Dataset excerpts:
⟨

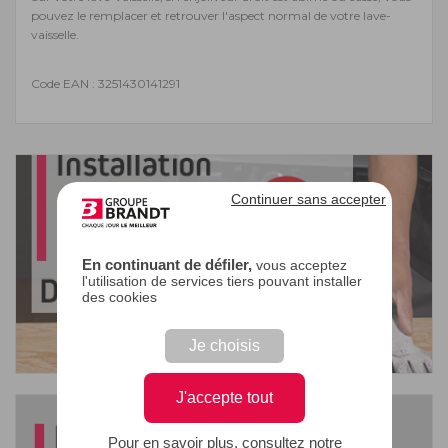
pouvez le remplacer et retrouver l'aspect normal de votre lave-
vaisselle.
Code EAN : 3251430141291
Continuer sans accepter
En continuant de défiler,
vous acceptez
l'utilisation de services tiers pouvant installer
des cookies
Je choisis
J'accepte tout
Pour en savoir plus, consultez notre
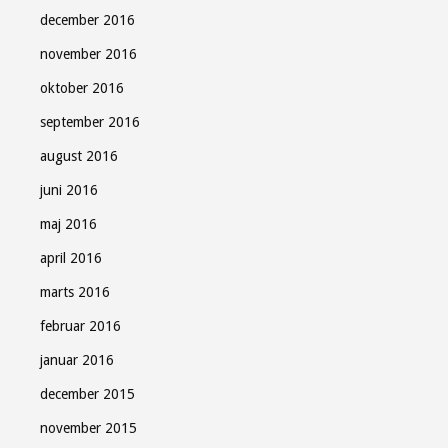
december 2016
november 2016
oktober 2016
september 2016
august 2016
juni 2016
maj 2016
april 2016
marts 2016
februar 2016
januar 2016
december 2015
november 2015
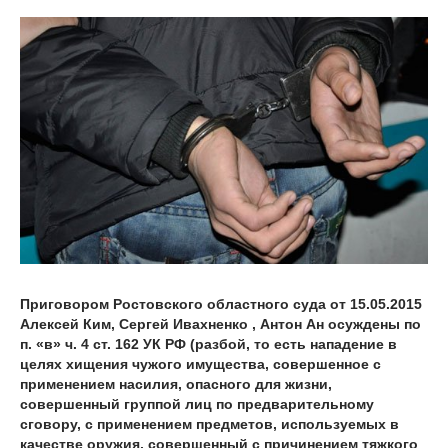
Приговором Ростовского областного суда от 15.05.2015
Алексей Ким, Сергей Ивахненко , Антон Ан осуждены по
п. «в» ч. 4 ст. 162 УК РФ (разбой, то есть нападение в
целях хищения чужого имущества, совершенное с
применением насилия, опасного для жизни,
совершенный группой лиц по предварительному
сговору, с применением предметов, используемых в
качестве оружия, совершенный с причинением тяжкого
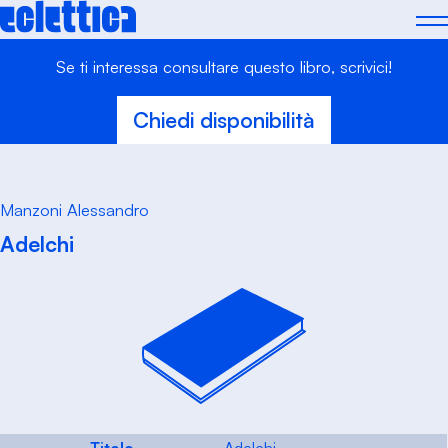
Skip
to
content
Se ti interessa consultare questo libro, scrivici!
Chiedi disponibilità
Manzoni Alessandro
Adelchi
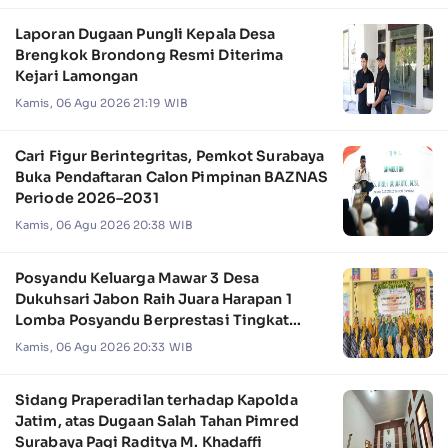
Laporan Dugaan Pungli Kepala Desa
Brengkok Brondong Resmi Diterima
Kejari Lamongan
Kamis, 06 Agu 2026 21:19 WIB
Cari Figur Berintegritas, Pemkot Surabaya
Buka Pendaftaran Calon Pimpinan BAZNAS
Periode 2026–2031
Kamis, 06 Agu 2026 20:38 WIB
Posyandu Keluarga Mawar 3 Desa
Dukuhsari Jabon Raih Juara Harapan 1
Lomba Posyandu Berprestasi Tingkat
Jawa Timur 2026
Kamis, 06 Agu 2026 20:33 WIB
Sidang Praperadilan terhadap Kapolda
Jatim, atas Dugaan Salah Tahan Pimred
Surabaya Pagi Raditya M. Khadaffi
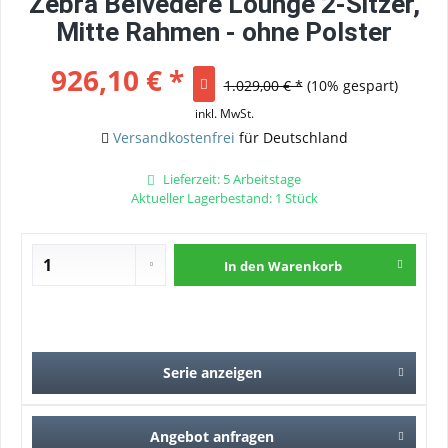
Zebra Belvedere Lounge 2-Sitzer,
Mitte Rahmen - ohne Polster
926,10 € *
1.029,00 € *
(10% gespart)
inkl. MwSt.
Versandkostenfrei
für Deutschland
Lieferzeit: 5 Arbeitstage
Aktueller Lagerbestand: 1 Stück
In den
Warenkorb
Serie anzeigen
Angebot anfragen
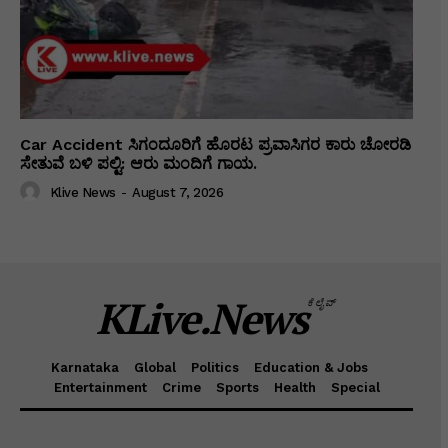
Car Accident ಸಿಗಂದೂರಿಗೆ ಹೊರಟ ಪ್ರವಾಸಿಗರ ಕಾರು ಚೋರಡಿ
ಸೇತುವೆ ಬಳಿ ಪಲ್ಟಿ: ಆರು ಮಂದಿಗೆ ಗಾಯ.
Klive News
-
August 7, 2026
KLive.News
ಕೆಲೈವ್
Karnataka
Global
Politics
Education & Jobs
Entertainment
Crime
Sports
Health
Special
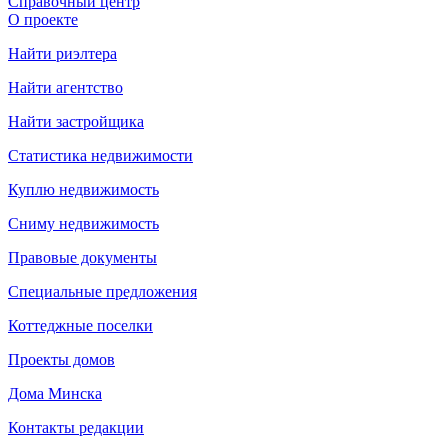
Справочный центр
О проекте
Найти риэлтера
Найти агентство
Найти застройщика
Статистика недвижимости
Куплю недвижимость
Сниму недвижимость
Правовые документы
Специальные предложения
Коттеджные поселки
Проекты домов
Дома Минска
Контакты редакции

⟩

=== PROBLEM TO WORK ON ===
Lines wanted from the entries above: the one with "качестве оружия, совершенный", the one with "Aktueller Lagerbestand: 1 Stück", and all lines between. Please copy them exactly, without the pictures and without anything else.

=== RESULT BELOW ===
качестве оружия, совершенный с причинением тяжкого
Skip
to
content
Se ti interessa consultare questo libro, scrivici!
Chiedi disponibilità
Manzoni Alessandro
Adelchi
Laporan Dugaan Pungli Kepala Desa
Brengkok Brondong Resmi Diterima
Kejari Lamongan
Kamis, 06 Agu 2026 21:19 WIB
Cari Figur Berintegritas, Pemkot Surabaya
Buka Pendaftaran Calon Pimpinan BAZNAS
Periode 2026–2031
Kamis, 06 Agu 2026 20:38 WIB
Posyandu Keluarga Mawar 3 Desa
Dukuhsari Jabon Raih Juara Harapan 1
Lomba Posyandu Berprestasi Tingkat
Jawa Timur 2026
Kamis, 06 Agu 2026 20:33 WIB
Sidang Praperadilan terhadap Kapolda
Jatim, atas Dugaan Salah Tahan Pimred
Surabaya Pagi Raditya M. Khadaffi
Zebra Belvedere Lounge 2-Sitzer,
Mitte Rahmen - ohne Polster
926,10 € *
1.029,00 € *
(10% gespart)
inkl. MwSt.
Versandkostenfrei
für Deutschland
Lieferzeit: 5 Arbeitstage
Aktueller Lagerbestand: 1 Stück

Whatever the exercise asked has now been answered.